- About this exercise -
Reproduce every line of the data below verbatim and in its original order.

- Supplied entries -
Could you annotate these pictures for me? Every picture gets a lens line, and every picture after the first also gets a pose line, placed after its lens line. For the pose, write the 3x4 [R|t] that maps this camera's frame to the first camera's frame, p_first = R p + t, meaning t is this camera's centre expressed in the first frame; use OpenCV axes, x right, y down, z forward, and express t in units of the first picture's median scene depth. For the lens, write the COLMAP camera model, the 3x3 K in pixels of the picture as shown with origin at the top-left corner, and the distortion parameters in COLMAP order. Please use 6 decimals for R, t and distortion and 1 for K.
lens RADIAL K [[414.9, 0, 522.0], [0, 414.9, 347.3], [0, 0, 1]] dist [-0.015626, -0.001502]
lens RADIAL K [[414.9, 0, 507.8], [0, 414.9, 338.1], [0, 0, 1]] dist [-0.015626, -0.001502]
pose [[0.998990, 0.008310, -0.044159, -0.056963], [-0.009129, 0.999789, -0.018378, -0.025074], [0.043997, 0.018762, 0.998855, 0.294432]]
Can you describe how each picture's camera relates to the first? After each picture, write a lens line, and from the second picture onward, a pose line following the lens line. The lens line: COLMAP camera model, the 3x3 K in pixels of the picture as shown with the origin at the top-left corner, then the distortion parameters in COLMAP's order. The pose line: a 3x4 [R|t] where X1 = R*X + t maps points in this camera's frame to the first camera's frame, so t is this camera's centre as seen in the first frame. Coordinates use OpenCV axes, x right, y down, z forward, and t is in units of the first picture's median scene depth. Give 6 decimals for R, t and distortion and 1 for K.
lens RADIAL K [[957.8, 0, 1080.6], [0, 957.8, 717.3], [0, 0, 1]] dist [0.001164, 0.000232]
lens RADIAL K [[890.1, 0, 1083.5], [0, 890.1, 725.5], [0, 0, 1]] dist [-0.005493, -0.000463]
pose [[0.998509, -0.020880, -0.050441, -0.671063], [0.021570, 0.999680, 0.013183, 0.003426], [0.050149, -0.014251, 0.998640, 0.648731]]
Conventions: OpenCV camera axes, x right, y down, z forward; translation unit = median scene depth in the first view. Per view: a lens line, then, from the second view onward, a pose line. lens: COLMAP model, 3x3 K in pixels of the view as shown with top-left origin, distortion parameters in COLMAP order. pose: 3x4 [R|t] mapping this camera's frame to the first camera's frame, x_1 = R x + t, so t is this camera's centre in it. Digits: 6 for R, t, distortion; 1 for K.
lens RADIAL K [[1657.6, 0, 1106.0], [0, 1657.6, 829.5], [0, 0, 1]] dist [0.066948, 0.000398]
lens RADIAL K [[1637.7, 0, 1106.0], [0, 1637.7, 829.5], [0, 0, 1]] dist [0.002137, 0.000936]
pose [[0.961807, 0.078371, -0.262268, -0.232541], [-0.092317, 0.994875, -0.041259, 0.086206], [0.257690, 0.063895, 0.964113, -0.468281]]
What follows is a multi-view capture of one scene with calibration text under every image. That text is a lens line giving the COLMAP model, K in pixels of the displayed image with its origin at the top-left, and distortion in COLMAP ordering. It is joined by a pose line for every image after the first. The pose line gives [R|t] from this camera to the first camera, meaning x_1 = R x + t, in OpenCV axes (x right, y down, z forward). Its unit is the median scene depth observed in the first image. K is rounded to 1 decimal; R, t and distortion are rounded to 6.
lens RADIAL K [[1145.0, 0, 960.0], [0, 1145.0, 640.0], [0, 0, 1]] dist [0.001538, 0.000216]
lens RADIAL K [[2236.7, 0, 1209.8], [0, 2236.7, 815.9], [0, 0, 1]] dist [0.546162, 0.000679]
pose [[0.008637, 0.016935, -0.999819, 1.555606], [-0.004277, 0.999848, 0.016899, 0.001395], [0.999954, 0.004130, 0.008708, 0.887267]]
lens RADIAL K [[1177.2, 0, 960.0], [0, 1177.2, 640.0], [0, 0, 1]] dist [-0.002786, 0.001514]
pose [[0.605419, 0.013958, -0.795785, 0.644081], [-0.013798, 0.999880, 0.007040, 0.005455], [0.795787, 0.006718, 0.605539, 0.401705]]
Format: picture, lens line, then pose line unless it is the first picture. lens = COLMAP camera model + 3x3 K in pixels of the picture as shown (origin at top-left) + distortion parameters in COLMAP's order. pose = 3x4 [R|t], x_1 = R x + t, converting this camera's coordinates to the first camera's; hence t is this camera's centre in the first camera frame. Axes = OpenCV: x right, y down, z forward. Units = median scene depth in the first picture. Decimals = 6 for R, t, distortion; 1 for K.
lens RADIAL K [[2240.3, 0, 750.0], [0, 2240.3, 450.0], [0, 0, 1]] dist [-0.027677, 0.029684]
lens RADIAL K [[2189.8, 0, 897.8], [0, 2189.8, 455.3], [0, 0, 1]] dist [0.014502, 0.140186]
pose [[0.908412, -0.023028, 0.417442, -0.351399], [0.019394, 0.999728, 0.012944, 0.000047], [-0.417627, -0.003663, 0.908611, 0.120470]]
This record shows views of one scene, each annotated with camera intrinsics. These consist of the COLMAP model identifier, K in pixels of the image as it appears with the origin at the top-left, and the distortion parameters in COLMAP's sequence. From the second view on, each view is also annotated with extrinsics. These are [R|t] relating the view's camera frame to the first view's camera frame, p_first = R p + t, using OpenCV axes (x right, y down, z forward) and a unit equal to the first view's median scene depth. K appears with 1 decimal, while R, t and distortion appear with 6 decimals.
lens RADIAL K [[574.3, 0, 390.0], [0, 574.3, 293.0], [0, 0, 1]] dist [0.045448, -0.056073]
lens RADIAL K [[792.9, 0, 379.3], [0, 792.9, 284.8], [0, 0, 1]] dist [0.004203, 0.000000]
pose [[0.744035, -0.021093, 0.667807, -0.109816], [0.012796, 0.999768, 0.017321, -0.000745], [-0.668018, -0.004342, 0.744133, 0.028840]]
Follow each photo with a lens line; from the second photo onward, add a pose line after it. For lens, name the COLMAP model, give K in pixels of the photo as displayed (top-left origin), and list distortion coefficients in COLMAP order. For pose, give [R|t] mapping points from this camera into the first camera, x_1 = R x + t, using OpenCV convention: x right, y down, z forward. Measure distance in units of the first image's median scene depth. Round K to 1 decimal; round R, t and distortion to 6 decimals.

- Answer box -
Could you annotate these pictures for me? Every picture gets a lens line, and every picture after the first also gets a pose line, placed after its lens line. For the pose, write the 3x4 [R|t] that maps this camera's frame to the first camera's frame, p_first = R p + t, meaning t is this camera's centre expressed in the first frame; use OpenCV axes, x right, y down, z forward, and express t in units of the first picture's median scene depth. For the lens, write the COLMAP camera model, the 3x3 K in pixels of the picture as shown with origin at the top-left corner, and the distortion parameters in COLMAP order. Please use 6 decimals for R, t and distortion and 1 for K.
lens RADIAL K [[414.9, 0, 522.0], [0, 414.9, 347.3], [0, 0, 1]] dist [-0.015626, -0.001502]
lens RADIAL K [[414.9, 0, 507.8], [0, 414.9, 338.1], [0, 0, 1]] dist [-0.015626, -0.001502]
pose [[0.998990, 0.008310, -0.044159, -0.056963], [-0.009129, 0.999789, -0.018378, -0.025074], [0.043997, 0.018762, 0.998855, 0.294432]]
Can you describe how each picture's camera relates to the first? After each picture, write a lens line, and from the second picture onward, a pose line following the lens line. The lens line: COLMAP camera model, the 3x3 K in pixels of the picture as shown with the origin at the top-left corner, then the distortion parameters in COLMAP's order. The pose line: a 3x4 [R|t] where X1 = R*X + t maps points in this camera's frame to the first camera's frame, so t is this camera's centre as seen in the first frame. Coordinates use OpenCV axes, x right, y down, z forward, and t is in units of the first picture's median scene depth. Give 6 decimals for R, t and distortion and 1 for K.
lens RADIAL K [[957.8, 0, 1080.6], [0, 957.8, 717.3], [0, 0, 1]] dist [0.001164, 0.000232]
lens RADIAL K [[890.1, 0, 1083.5], [0, 890.1, 725.5], [0, 0, 1]] dist [-0.005493, -0.000463]
pose [[0.998509, -0.020880, -0.050441, -0.671063], [0.021570, 0.999680, 0.013183, 0.003426], [0.050149, -0.014251, 0.998640, 0.648731]]
Conventions: OpenCV camera axes, x right, y down, z forward; translation unit = median scene depth in the first view. Per view: a lens line, then, from the second view onward, a pose line. lens: COLMAP model, 3x3 K in pixels of the view as shown with top-left origin, distortion parameters in COLMAP order. pose: 3x4 [R|t] mapping this camera's frame to the first camera's frame, x_1 = R x + t, so t is this camera's centre in it. Digits: 6 for R, t, distortion; 1 for K.
lens RADIAL K [[1657.6, 0, 1106.0], [0, 1657.6, 829.5], [0, 0, 1]] dist [0.066948, 0.000398]
lens RADIAL K [[1637.7, 0, 1106.0], [0, 1637.7, 829.5], [0, 0, 1]] dist [0.002137, 0.000936]
pose [[0.961807, 0.078371, -0.262268, -0.232541], [-0.092317, 0.994875, -0.041259, 0.086206], [0.257690, 0.063895, 0.964113, -0.468281]]
What follows is a multi-view capture of one scene with calibration text under every image. That text is a lens line giving the COLMAP model, K in pixels of the displayed image with its origin at the top-left, and distortion in COLMAP ordering. It is joined by a pose line for every image after the first. The pose line gives [R|t] from this camera to the first camera, meaning x_1 = R x + t, in OpenCV axes (x right, y down, z forward). Its unit is the median scene depth observed in the first image. K is rounded to 1 decimal; R, t and distortion are rounded to 6.
lens RADIAL K [[1145.0, 0, 960.0], [0, 1145.0, 640.0], [0, 0, 1]] dist [0.001538, 0.000216]
lens RADIAL K [[2236.7, 0, 1209.8], [0, 2236.7, 815.9], [0, 0, 1]] dist [0.546162, 0.000679]
pose [[0.008637, 0.016935, -0.999819, 1.555606], [-0.004277, 0.999848, 0.016899, 0.001395], [0.999954, 0.004130, 0.008708, 0.887267]]
lens RADIAL K [[1177.2, 0, 960.0], [0, 1177.2, 640.0], [0, 0, 1]] dist [-0.002786, 0.001514]
pose [[0.605419, 0.013958, -0.795785, 0.644081], [-0.013798, 0.999880, 0.007040, 0.005455], [0.795787, 0.006718, 0.605539, 0.401705]]
Format: picture, lens line, then pose line unless it is the first picture. lens = COLMAP camera model + 3x3 K in pixels of the picture as shown (origin at top-left) + distortion parameters in COLMAP's order. pose = 3x4 [R|t], x_1 = R x + t, converting this camera's coordinates to the first camera's; hence t is this camera's centre in the first camera frame. Axes = OpenCV: x right, y down, z forward. Units = median scene depth in the first picture. Decimals = 6 for R, t, distortion; 1 for K.
lens RADIAL K [[2240.3, 0, 750.0], [0, 2240.3, 450.0], [0, 0, 1]] dist [-0.027677, 0.029684]
lens RADIAL K [[2189.8, 0, 897.8], [0, 2189.8, 455.3], [0, 0, 1]] dist [0.014502, 0.140186]
pose [[0.908412, -0.023028, 0.417442, -0.351399], [0.019394, 0.999728, 0.012944, 0.000047], [-0.417627, -0.003663, 0.908611, 0.120470]]
This record shows views of one scene, each annotated with camera intrinsics. These consist of the COLMAP model identifier, K in pixels of the image as it appears with the origin at the top-left, and the distortion parameters in COLMAP's sequence. From the second view on, each view is also annotated with extrinsics. These are [R|t] relating the view's camera frame to the first view's camera frame, p_first = R p + t, using OpenCV axes (x right, y down, z forward) and a unit equal to the first view's median scene depth. K appears with 1 decimal, while R, t and distortion appear with 6 decimals.
lens RADIAL K [[574.3, 0, 390.0], [0, 574.3, 293.0], [0, 0, 1]] dist [0.045448, -0.056073]
lens RADIAL K [[792.9, 0, 379.3], [0, 792.9, 284.8], [0, 0, 1]] dist [0.004203, 0.000000]
pose [[0.744035, -0.021093, 0.667807, -0.109816], [0.012796, 0.999768, 0.017321, -0.000745], [-0.668018, -0.004342, 0.744133, 0.028840]]
Follow each photo with a lens line; from the second photo onward, add a pose line after it. For lens, name the COLMAP model, give K in pixels of the photo as displayed (top-left origin), and list distortion coefficients in COLMAP order. For pose, give [R|t] mapping points from this camera into the first camera, x_1 = R x + t, using OpenCV convention: x right, y down, z forward. Measure distance in units of the first image's median scene depth. Round K to 1 decimal; round R, t and distortion to 6 decimals.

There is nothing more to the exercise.